My story of shifting theologies and changing beliefs is hardly unique. Like many friends I have had the privilege of getting to know over the years, I have, for a good chunk of my life, explored what church, faith, and discipleship look like in contemporary contexts. While we may not hear nor use the word “postmodern” anymore, the idea that we find ourselves in a new world continues to be widespread among clergy and laity.
My journey into postmodern faith, a faith that is innovative, relevant, and forward-leaning, has been parallel to another journey—a journey into ministry with children and youth. For years, I assumed that these journeys were intimately intertwined. By discussing and reflecting on faith in a postmodern world, I thought, we are helping the church to remain faithful to the Gospel while at the same time traversing into a world that is more in touch with young people. Whether I knew how to say it or not, I figured that modeling a postmodern faith would naturally appeal to younger generations.
It’s been a decade since I began this journey (although it sometimes feels like yesterday that I first read books like A New Kind of Christian and Postmodern Children’s Ministry). And much has changed as I have continued this quest. A generation of children who helped me experiment with postmodern approaches to ministry with young people have reached adulthood. And behind them are younger generations of kids and youth who weren’t even born when I started my explorations into postmodern faith and practice.
While I have written about faith formation in a postmodern world (and continue to be asked to speak about it in conferences and classrooms), I recently realized that the word “postmodern” isn’t really part of my day-to-day vocabulary as it used to be. It was only recently as I was having a coffee with a colleague at an airport Starbucks that it suddenly hit me that, for whatever reason, “postmodern” seemed to me to be a passé term, an old adage that once spoke of a brave new world but now reminded me of graying churches desperately trying to keep their doors open by becoming more appealing to young adults and teens.
As my friend told me about his denomination’s initiative to explore church in postmodern contexts, I blurted out, “That’s it!” He looked at me inquisitively and graciously paused as I collected my thoughts into something vaguely resembling coherent sentences.
I continued, “I wonder if all this talk in churches about postmodernism is actually having the opposite effect that we envision it will have. You and I weren’t raised in a world that was thoroughly postmodern. We are immigrants (or refugees, perhaps) to this postmodern world. But the young people in our churches are native to this world. They don’t debate the virtues and vices of postmodernism like we adults do because for them it just is. So I wonder if by talking about whether or not and how we want to embrace postmodernism in our churches, we aren’t actually telling young people that they aren’t part of our churches. After all, by making it seem like postmodernism is an option for the church to reject or embrace—a view that we hold by virtue of having not been raised in a postmodern world—we subtly tell our young people that, because postmodernism is the only world they’ve even known, they aren’t really part of the church. For them, after all, there is no choice. Postmodernism simply is.”

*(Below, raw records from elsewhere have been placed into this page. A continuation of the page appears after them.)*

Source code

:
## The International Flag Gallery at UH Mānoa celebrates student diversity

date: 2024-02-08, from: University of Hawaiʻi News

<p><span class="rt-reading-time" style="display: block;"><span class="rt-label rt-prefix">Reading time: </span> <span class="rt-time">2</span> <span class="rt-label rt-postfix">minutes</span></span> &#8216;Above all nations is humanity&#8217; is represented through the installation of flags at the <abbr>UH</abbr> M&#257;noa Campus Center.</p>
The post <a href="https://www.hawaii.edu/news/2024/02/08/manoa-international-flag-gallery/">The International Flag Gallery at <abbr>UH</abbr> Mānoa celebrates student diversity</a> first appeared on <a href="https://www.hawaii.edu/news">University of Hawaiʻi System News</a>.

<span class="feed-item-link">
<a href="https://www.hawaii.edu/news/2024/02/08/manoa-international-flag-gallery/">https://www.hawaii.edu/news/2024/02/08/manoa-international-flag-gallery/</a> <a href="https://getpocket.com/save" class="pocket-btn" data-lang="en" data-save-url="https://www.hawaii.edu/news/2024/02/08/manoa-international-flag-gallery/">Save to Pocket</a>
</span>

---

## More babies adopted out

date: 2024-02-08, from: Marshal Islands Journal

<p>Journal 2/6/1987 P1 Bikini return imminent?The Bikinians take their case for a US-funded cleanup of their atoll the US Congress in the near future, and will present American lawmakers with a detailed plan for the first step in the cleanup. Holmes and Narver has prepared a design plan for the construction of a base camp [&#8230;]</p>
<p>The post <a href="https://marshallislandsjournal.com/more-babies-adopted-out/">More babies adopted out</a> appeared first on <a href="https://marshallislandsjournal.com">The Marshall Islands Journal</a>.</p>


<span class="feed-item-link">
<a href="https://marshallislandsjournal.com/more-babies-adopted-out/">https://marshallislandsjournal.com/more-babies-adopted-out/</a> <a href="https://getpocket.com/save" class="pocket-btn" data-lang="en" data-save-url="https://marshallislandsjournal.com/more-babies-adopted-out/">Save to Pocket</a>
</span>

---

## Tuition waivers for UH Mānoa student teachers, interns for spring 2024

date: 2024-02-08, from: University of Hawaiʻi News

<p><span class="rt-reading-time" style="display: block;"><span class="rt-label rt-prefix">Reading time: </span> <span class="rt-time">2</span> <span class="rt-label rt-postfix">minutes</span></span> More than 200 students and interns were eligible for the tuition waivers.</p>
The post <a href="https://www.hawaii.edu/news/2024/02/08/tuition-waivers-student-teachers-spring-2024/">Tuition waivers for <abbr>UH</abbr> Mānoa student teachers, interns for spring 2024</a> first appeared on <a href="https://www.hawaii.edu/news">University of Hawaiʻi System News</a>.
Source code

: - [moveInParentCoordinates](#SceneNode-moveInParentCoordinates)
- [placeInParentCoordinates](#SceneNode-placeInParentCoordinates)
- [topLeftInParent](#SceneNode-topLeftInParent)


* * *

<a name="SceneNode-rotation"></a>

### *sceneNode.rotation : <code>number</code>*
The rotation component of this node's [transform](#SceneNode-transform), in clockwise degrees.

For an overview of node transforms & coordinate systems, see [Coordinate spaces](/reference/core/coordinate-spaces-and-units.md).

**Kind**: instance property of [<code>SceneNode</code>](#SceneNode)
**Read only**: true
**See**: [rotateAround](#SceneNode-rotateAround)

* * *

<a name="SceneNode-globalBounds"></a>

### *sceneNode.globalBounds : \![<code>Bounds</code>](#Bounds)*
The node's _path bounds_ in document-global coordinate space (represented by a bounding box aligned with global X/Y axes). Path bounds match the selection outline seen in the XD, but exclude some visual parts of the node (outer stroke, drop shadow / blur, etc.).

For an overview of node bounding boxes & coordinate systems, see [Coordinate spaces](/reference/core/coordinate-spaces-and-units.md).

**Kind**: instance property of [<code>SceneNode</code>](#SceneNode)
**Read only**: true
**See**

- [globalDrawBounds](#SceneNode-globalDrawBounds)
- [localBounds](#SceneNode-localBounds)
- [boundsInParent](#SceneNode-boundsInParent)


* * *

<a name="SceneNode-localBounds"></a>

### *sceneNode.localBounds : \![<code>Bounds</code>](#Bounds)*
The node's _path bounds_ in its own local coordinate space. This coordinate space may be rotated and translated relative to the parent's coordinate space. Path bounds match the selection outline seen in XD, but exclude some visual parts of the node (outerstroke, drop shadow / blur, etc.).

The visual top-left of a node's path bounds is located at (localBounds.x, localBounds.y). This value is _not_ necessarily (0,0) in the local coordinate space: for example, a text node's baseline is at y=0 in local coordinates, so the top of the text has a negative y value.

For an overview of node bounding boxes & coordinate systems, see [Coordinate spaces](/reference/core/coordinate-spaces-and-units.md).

I’m still not sure what this all means for those of us who continue to explore new approaches to ministry, faith formation, and Christian practice in our contemporary world. Perhaps it reminds us to be cautious about the words we use. Maybe it calls our attention to the importance of including young people in these explorations instead of just talking about them. But the conversation my friend and I shared in that airport terminal was a wake-up call for me, one that makes me more attentive to the ways in which my experiments with contemporary faith may actually be pushing young people away from the very faith in which I wish to walk alongside them.